=== DOKUMEN SUMBER ===
_ _ _
Oleh Nesta Makuba

Aliansi Masyarakat Adat Nusantara (AMAN) menyelenggarakan konsolidasi Jurnalis Masyarakat Adat (JMA) pada 18-19 April 2025 di Kota Balikpapan, Kalimantan Timur.

Konsolidasi yang berlangsung selama dua hari melibatkan para jurnalis yang bekerja di media arus utama ini bertujuan untuk membentuk sayap organisasi AMAN sekaligus membangun jurnalisme yang berpihak, adil, dan mampu mencakup seluruh aspek kehidupan Masyarakat Adat.

Sekretaris Jenderal AMAN Rukka Sombolinggi dalam sambutan pembukanya  di acara konsolidasi ini menekankan pentingnya peran jurnalis Masyarakat Adat sebagai media komunikasi yang hidup di tengah komunitas. Rukka mengangkat contoh praktik jurnalisme partisipatif seperti Ruai SMS yang menempatkan Masyarakat Adat dapat secara langsung menyampaikan informasi dari kampungnya sendiri. Menurutnya, inisiatif semacam ini membuktikan bahwa media bisa menjadi alat perjuangan yang mengakar dan menjangkau wilayah yang selama ini luput dari perhatian media arus utama.

Rukka menjelaskan media adalah alat perjuangan. Bukan hanya untuk melawan stigma dan narasi yang menyudutkan, tetapi juga untuk menyampaikan berbagai persoalan yang dihadapi Masyarakat Adat - mulai dari perampasan tanah, hilangnya sumber daya, hingga pengabaian terhadap hukum dan pranata adat.

“Betapa kuatnya media membentuk cara pandang. Dari tulisan para Jurnalis Masyarakat Adat, kita bisa memahami perjuangan Masyarakat Adat secara langsung dari kampungnya,” kata  Rukka di acara konsolidasi JMA.

Konsolidasi dihadiri perwakilan Jurnalis Masyarakat Adat dari region Sumatra, Kalimantan, Sulawesi, Jawa, Kepulauan Maluku, Bali-Nusra, Papua.
_ _ _
=== INFORMASI TERSEDIA ===
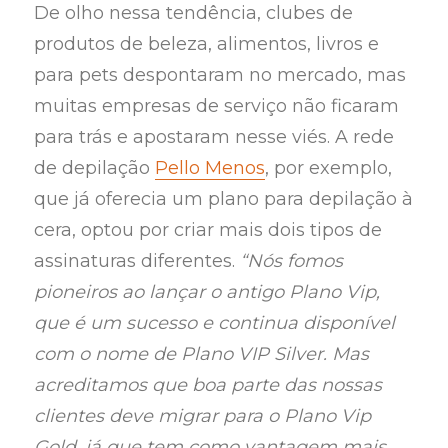
De olho nessa tendência, clubes de
produtos de beleza, alimentos, livros e
para pets despontaram no mercado, mas
muitas empresas de serviço não ficaram
para trás e apostaram nesse viés. A rede
de depilação
Pello Menos
, por exemplo,
que já oferecia um plano para depilação à
cera, optou por criar mais dois tipos de
assinaturas diferentes.
“Nós fomos
pioneiros ao lançar o antigo Plano Vip,
que é um sucesso e continua disponível
com o nome de Plano VIP Silver. Mas
acreditamos que boa parte das nossas
clientes deve migrar para o Plano Vip
Gold, já que tem como vantagem mais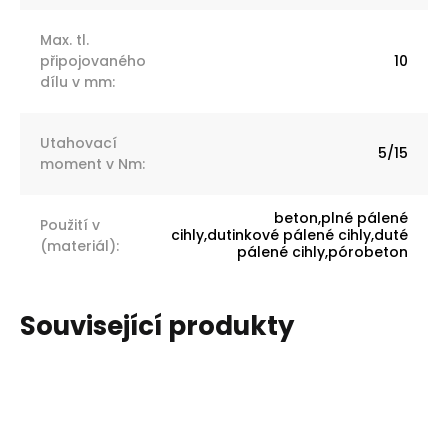
Max. tl.
připojovaného
10
dílu v mm
:
Utahovací
5/15
moment v Nm
:
beton,plné pálené
Použití v
cihly,dutinkové pálené cihly,duté
(materiál)
:
pálené cihly,pórobeton
Související produkty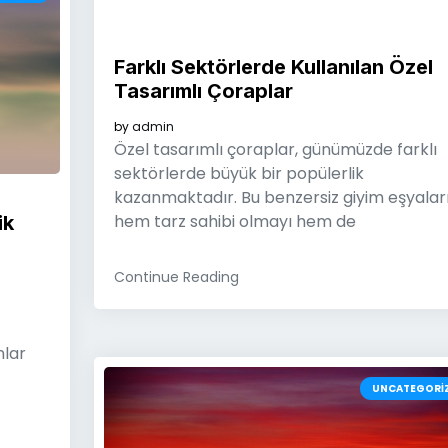
Farklı Sektörlerde Kullanılan Özel
Tasarımlı Çoraplar
by
admin
Özel tasarımlı çoraplar, günümüzde farklı
sektörlerde büyük bir popülerlik
kazanmaktadır. Bu benzersiz giyim eşyaları
hem tarz sahibi olmayı hem de
ik
Continue Reading
nlar
UNCATEGORI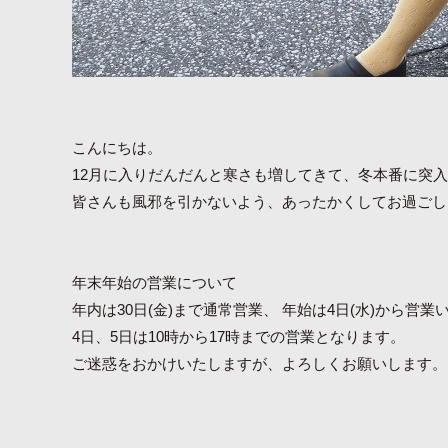
こんにちは。
12月に入りだんだんと寒さも増してきて、冬本番に突
皆さんも風邪を引かないよう、あったかくしてお過ごしく
年末年始の営業について
年内は30日(金)まで通常営業、 年始は4日(水)から営業
4日、5日は10時から17時までの営業となります。
ご迷惑をおかけいたしますが、よろしくお願いします。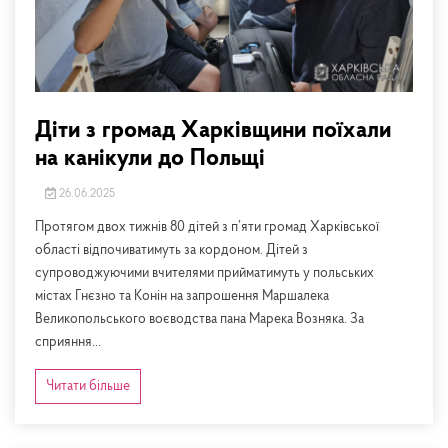
Діти з громад Харківщини поїхали
на канікули до Польщі
26.06.2025
Протягом двох тижнів 80 дітей з п’яти громад Харківської
області відпочиватимуть за кордоном. Дітей з
супроводжуючими вчителями прийматимуть у польських
містах Гнєзно та Конін на запрошення Маршалека
Великопольського воєводства пана Марека Возняка. За
сприяння...
Читати більше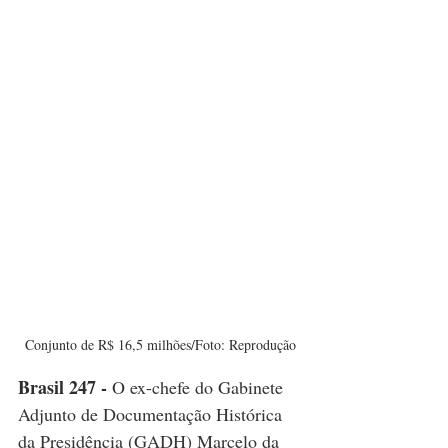
Conjunto de R$ 16,5 milhões/Foto: Reprodução
Brasil 247 - 
O ex-chefe do Gabinete 
Adjunto de Documentação Histórica 
da Presidência (GADH) Marcelo da 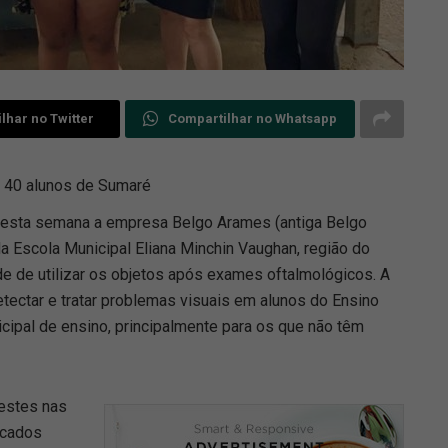
lhar no Twitter
Compartilhar no Whatsapp
ra 40 alunos de Sumaré
 nesta semana a empresa Belgo Arames (antiga Belgo
a Escola Municipal Eliana Minchin Vaughan, região do
e de utilizar os objetos após exames oftalmológicos. A
detectar e tratar problemas visuais em alunos do Ensino
icipal de ensino, principalmente para os que não têm
estes nas
icados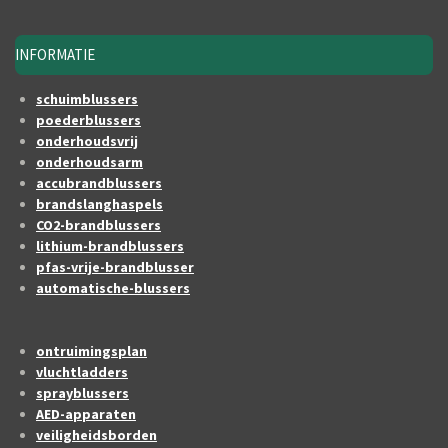
INFORMATIE
schuimblussers
poederblussers
onderhoudsvrij
onderhoudsarm
accubrandblussers
brandslanghaspels
CO2-brandblussers
lithium-brandblussers
pfas-vrije-brandblusser
automatische-blussers
ontruimingsplan
vluchtladders
sprayblussers
AED-apparaten
veiligheidsborden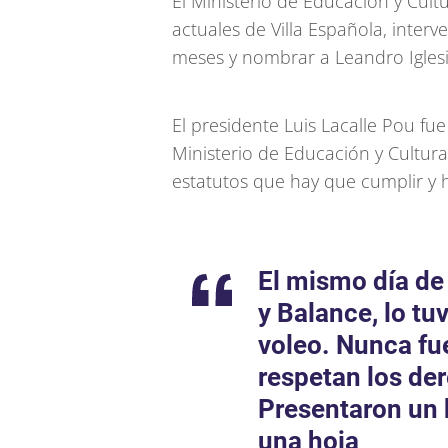
El Ministerio de Educación y Cult
actuales de Villa Española, interv
meses y nombrar a Leandro Iglesi
El presidente Luis Lacalle Pou fu
Ministerio de Educación y Cultura 
estatutos que hay que cumplir y 
El mismo día de
y Balance, lo tu
voleo. Nunca fue
respetan los de
Presentaron un 
una hoja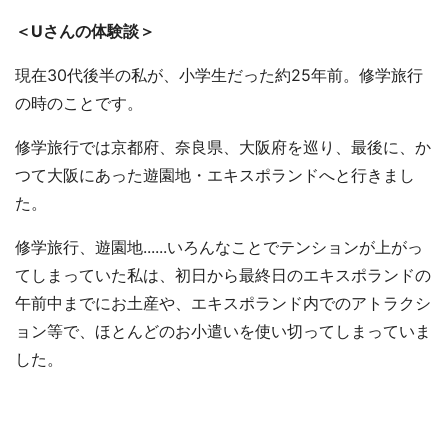
＜Uさんの体験談＞
現在30代後半の私が、小学生だった約25年前。修学旅行
の時のことです。
修学旅行では京都府、奈良県、大阪府を巡り、最後に、か
つて大阪にあった遊園地・エキスポランドへと行きまし
た。
修学旅行、遊園地......いろんなことでテンションが上がっ
てしまっていた私は、初日から最終日のエキスポランドの
午前中までにお土産や、エキスポランド内でのアトラクシ
ョン等で、ほとんどのお小遣いを使い切ってしまっていま
した。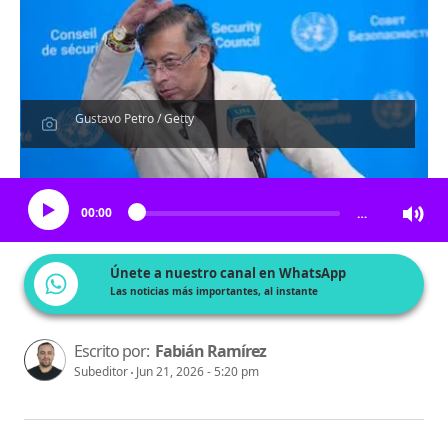
Gustavo Petro / Getty
Escucha el artículo
00:00
…
Únete a nuestro canal en WhatsApp
Las noticias más importantes, al instante
Escrito por:
Fabián Ramírez
Subeditor
Jun 21, 2026 - 5:20 pm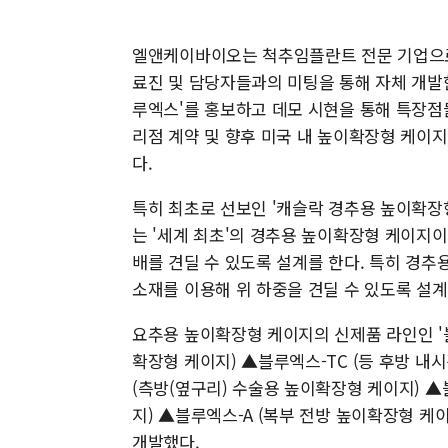
엘앤케이바이오는 척추임플란트 전문 기업으로
료진 및 담당자들과의 미팅을 통해 자체 개발한
루엑스'를 홍보하고 데모 시현을 통해 특장점
리점 계약 및 향후 미국 내 높이확장형 케이
다.
특히 최초로 선보인 '캐슬락 경추용 높이확장
는 '세계 최초'의 경추용 높이확장형 케이지이
배를 견딜 수 있도록 설계를 한다. 특히 경추
소재를 이용해 위 하중을 견딜 수 있도록 설
요추용 높이확장형 케이지의 신제품 라인인 '블
확장형 케이지) ▲블루엑스-TC (등 후방 내
(측방(옆구리) 수술용 높이확장형 케이지) ▲
지) ▲블루엑스-A (복부 전방 높이확장형 케
개발했다.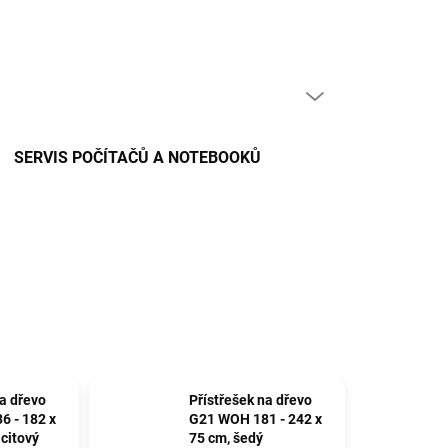
PRÁZDNÝ KOŠÍK
NÁKUPNÍ
KOŠÍK
SERVIS POČÍTAČŮ A NOTEBOOKŮ
na dřevo
Přístřešek na dřevo
 - 182 x
G21 WOH 181 - 242 x
acitový
75 cm, šedý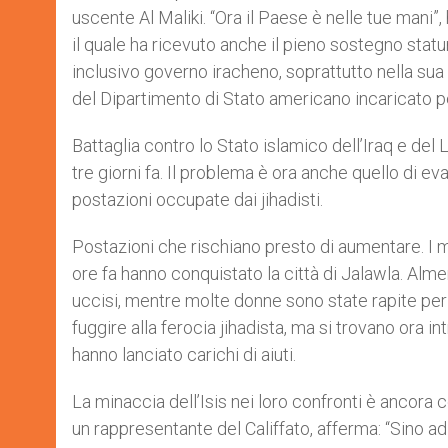
uscente Al Maliki. “Ora il Paese è nelle tue mani”
il quale ha ricevuto anche il pieno sostegno statu
inclusivo governo iracheno, soprattutto nella sua 
del Dipartimento di Stato americano incaricato per
Battaglia contro lo Stato islamico dell’Iraq e del L
tre giorni fa. Il problema è ora anche quello di e
postazioni occupate dai jihadisti.
Postazioni che rischiano presto di aumentare. I mil
ore fa hanno conquistato la città di Jalawla. Alm
uccisi, mentre molte donne sono state rapite per 
fuggire alla ferocia jihadista, ma si trovano ora in
hanno lanciato carichi di aiuti.
La minaccia dell’Isis nei loro confronti è ancora c
un rappresentante del Califfato, afferma: “Sino a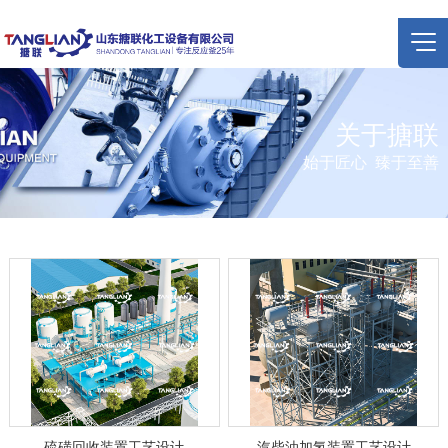
关于搪联
始于匠心 臻于至善
硫磺回收装置工艺设计
汽柴油加氢装置工艺设计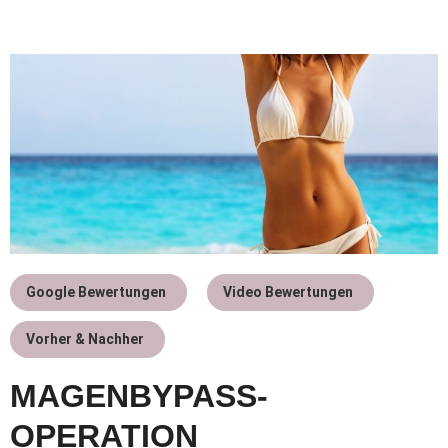
Google Bewertungen
Video Bewertungen
Vorher & Nachher
MAGENBYPASS-
OPERATION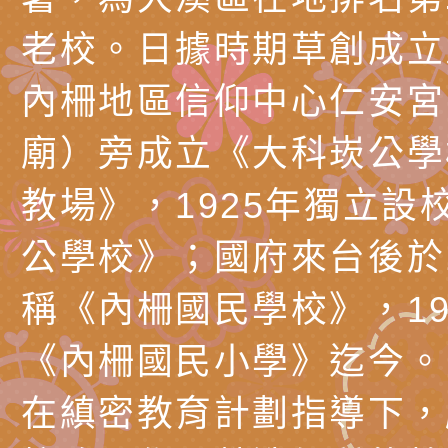
擬舉辦『教出會思考
桃園市八德區大成國
老校。日據時期草創成立
孩-2026森林小學巡
辦「桃園市115學年
有關本局製作本市「
內柵地區信仰中心仁安宮
向AI對親子關係的挑
藝術才能音樂班鑑定
站學生心理關懷平臺
桃園市平鎮區忠貞國
廟）旁成立《大科崁公學
長說明會
辦「桃園市115學年
轉知國立高雄師範大
藝術才能國樂班鑑定
「2026全國特殊教
函轉內政部檢送修正之
教場》，1925年獨立設
長說明會
學術研討會」暨徵稿
反詐宣導影片連結一
函轉內政部為強化社
公學校》；國府來台後於1
詐知能及宣導檢察官
檢送本市馬祖新村眷
稱《內柵國民學校》，19
官制度中協助被害人
區「馬村設計實驗室
信誼基金會於3／14
《內柵國民小學》迄今。
製作相關宣導短片
味．茶味》特展海報
【父母也需要被照顧
有關本市學生輔導諮
在縝密教育計劃指導下，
_ _ _
=== BUTIR TUGAS 1 ===
Jawab tiga pertanyaan berikut berdasarkan berita tentang konsolidasi Jurnalis Masyarakat Adat:
(a) Di kota mana konsolidasi itu diselenggarakan?
(b) Apa contoh praktik jurnalisme partisipatif yang diangkat Rukka Sombolinggi?
(c) Dari region mana saja perwakilan Jurnalis Masyarakat Adat yang menghadiri konsolidasi?
=== BUTIR TUGAS 2 ===
Sunting bagian berita tentang konsolidasi Jurnalis Masyarakat Adat yang dimulai pada kata-kata "Konsolidasi yang berlangsung" dan berakhir setelah "media arus utama.", lalu ganti "media arus utama" dengan "media besar".
=== BUTIR TUGAS 3 ===
Lanjutkan berita tentang konsolidasi Jurnalis Masyarakat Adat dari kalimat terakhirnya.

=== BAGIAN JAWABAN 1 ===
(a) Kota Balikpapan, Kalimantan Timur.
(b) Ruai SMS.
(c) Sumatra, Kalimantan, Sulawesi, Jawa, Kepulauan Maluku, Bali-Nusra, dan Papua.

=== BAGIAN JAWABAN 2 ===
Konsolidasi yang berlangsung selama dua hari melibatkan para jurnalis yang bekerja di media besar ini bertujuan untuk membentuk sayap organisasi AMAN sekaligus membangun jurnalisme yang berpihak, adil, dan mampu mencakup seluruh aspek kehidupan Masyarakat Adat.

Sekretaris Jenderal AMAN Rukka Sombolinggi dalam sambutan pembukanya  di acara konsolidasi ini menekankan pentingnya peran jurnalis Masyarakat Adat sebagai media komunikasi yang hidup di tengah komunitas. Rukka mengangkat contoh praktik jurnalisme partisipatif seperti Ruai SMS yang menempatkan Masyarakat Adat dapat secara langsung menyampaikan informasi dari kampungnya sendiri. Menurutnya, inisiatif semacam ini membuktikan bahwa media bisa menjadi alat perjuangan yang mengakar dan menjangkau wilayah yang selama ini luput dari perhatian media besar.

=== BAGIAN JAWABAN 3 ===
Dalam forum konsolidasi ini, di hari pertama peserta saling berbagi pengalaman serta menyoroti pentingnya perlindungan hukum bagi Jurnalis Masyarakat Adat yang bekerja di daerah rawan konflik. Isu keamanan dan intimidasi menjadi pembahasan utama, khususnya bagi Jurnalis Masyarakat Adat  yang bersentuhan langsung dengan konflik lahan dan proyek berskala besar.

Hari kedua konsolidasi difokuskan pada upaya merumuskan jati diri Jurnalis Masyarakat Adat, serta bagaimana mereka menjalankan peran jurnalistik di komunitas Masyarakat Adat. Beberapa prinsip dasar yang harus dijalankan oleh Jurnalis Masyarakat Adat mengemuka dalam konsolidasi ini yaitu berpihak pada komunitas Masyarakat Adat, penghormatan terhadap etika jurnalistik yang berjalan seiring dengan nilai-nilai adat, serta komitmen untuk menulis demi memperkuat perjuangan dan keberlanjutan hidup Masyarakat Adat.

Konsolidasi juga menyentuh hak dan tanggung jawab Jurnalis Masyarakat Adat, termasuk kebutuhan akan perlindungan hukum, penguatan kapasitas, serta kewajiban menjaga integritas dan kerahasiaan informasi yang menyangkut komunitas Masyarakat Adat.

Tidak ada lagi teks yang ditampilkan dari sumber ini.